## Task brief
With the pictures left out, reproduce exactly the lines running from the line with "ete range of" to the last line of the material below.
Available data START
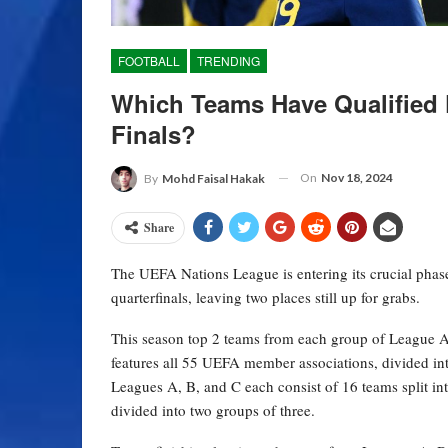
FOOTBALL
TRENDING
Which Teams Have Qualified 
Finals?
On
Nov 18, 2024
By
Mohd Faisal Hakak
Share
The UEFA Nations League is entering its crucial phase
quarterfinals, leaving two places still up for grabs.
This season top 2 teams from each group of League A
features all 55 UEFA member associations, divided in
Leagues A, B, and C each consist of 16 teams split in
divided into two groups of three.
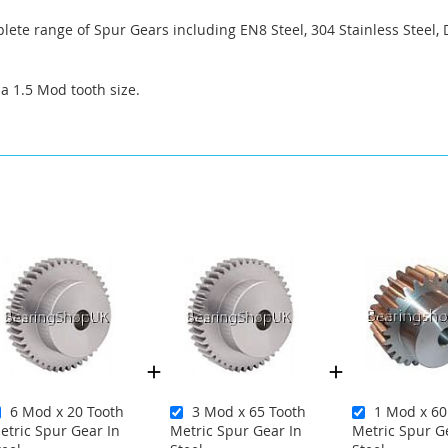
ete range of Spur Gears including EN8 Steel, 304 Stainless Steel, 
 a 1.5 Mod tooth size.
6 Mod x 20 Tooth
3 Mod x 65 Tooth
1 Mod x 60
etric Spur Gear In
Metric Spur Gear In
Metric Spur G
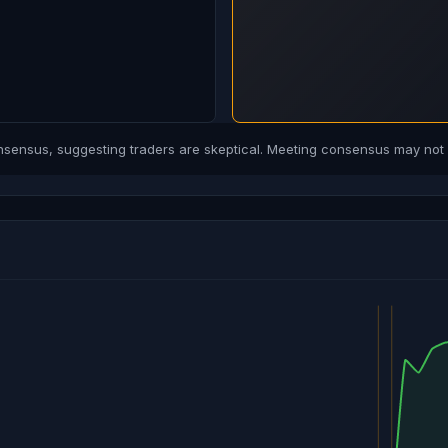
ensus, suggesting traders are skeptical. Meeting consensus may not b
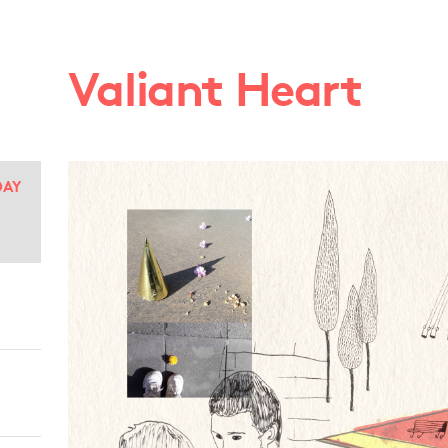
Valiant Heart
DAY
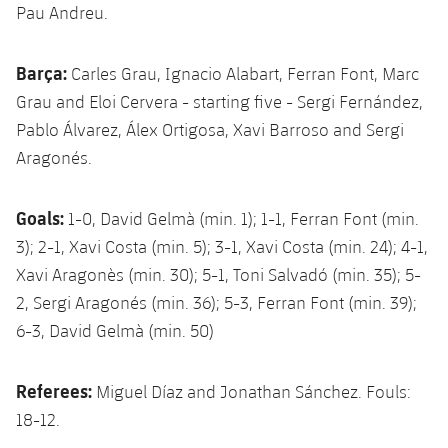
Pau Andreu.
Barça:
Carles Grau, Ignacio Alabart, Ferran Font, Marc
Grau and Eloi Cervera - starting five - Sergi Fernández,
Pablo Álvarez, Álex Ortigosa, Xavi Barroso and Sergi
Aragonés.
Goals:
1-0, David Gelmà (min. 1); 1-1, Ferran Font (min.
3); 2-1, Xavi Costa (min. 5); 3-1, Xavi Costa (min. 24); 4-1,
Xavi Aragonès (min. 30); 5-1, Toni Salvadó (min. 35); 5-
2, Sergi Aragonés (min. 36); 5-3, Ferran Font (min. 39);
6-3, David Gelmà (min. 50)
Referees:
Miguel Díaz and Jonathan Sánchez. Fouls:
18-12.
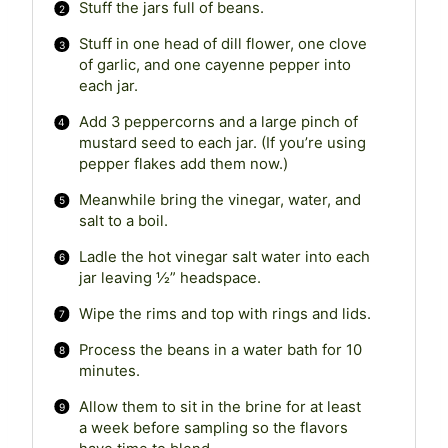
Stuff the jars full of beans.
Stuff in one head of dill flower, one clove
of garlic, and one cayenne pepper into
each jar.
Add 3 peppercorns and a large pinch of
mustard seed to each jar. (If you’re using
pepper flakes add them now.)
Meanwhile bring the vinegar, water, and
salt to a boil.
Ladle the hot vinegar salt water into each
jar leaving ½” headspace.
Wipe the rims and top with rings and lids.
Process the beans in a water bath for 10
minutes.
Allow them to sit in the brine for at least
a week before sampling so the flavors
Available data END
## Exercise response
ete range of Spur Gears including EN8 Steel, 304 Stainless Steel, 
 a 1.5 Mod tooth size.
6 Mod x 20 Tooth
3 Mod x 65 Tooth
1 Mod x 60
etric Spur Gear In
Metric Spur Gear In
Metric Spur G
ensus, suggesting traders are skeptical. Meeting consensus may not b
Valiant Heart
DAY
Pau Andreu.
Barça:
Carles Grau, Ignacio Alabart, Ferran Font, Marc
Grau and Eloi Cervera - starting five - Sergi Fernández,
Pablo Álvarez, Álex Ortigosa, Xavi Barroso and Sergi
Aragonés.
Goals:
1-0, David Gelmà (min. 1); 1-1, Ferran Font (min.
3); 2-1, Xavi Costa (min. 5); 3-1, Xavi Costa (min. 24); 4-1,
Xavi Aragonès (min. 30); 5-1, Toni Salvadó (min. 35); 5-
2, Sergi Aragonés (min. 36); 5-3, Ferran Font (min. 39);
6-3, David Gelmà (min. 50)
Referees:
Miguel Díaz and Jonathan Sánchez. Fouls:
18-12.
Stuff the jars full of beans.
Stuff in one head of dill flower, one clove
of garlic, and one cayenne pepper into
each jar.
Add 3 peppercorns and a large pinch of
mustard seed to each jar. (If you’re using
pepper flakes add them now.)
Meanwhile bring the vinegar, water, and
salt to a boil.
Ladle the hot vinegar salt water into each
jar leaving ½” headspace.
Wipe the rims and top with rings and lids.
Process the beans in a water bath for 10
minutes.
Allow them to sit in the brine for at least
a week before sampling so the flavors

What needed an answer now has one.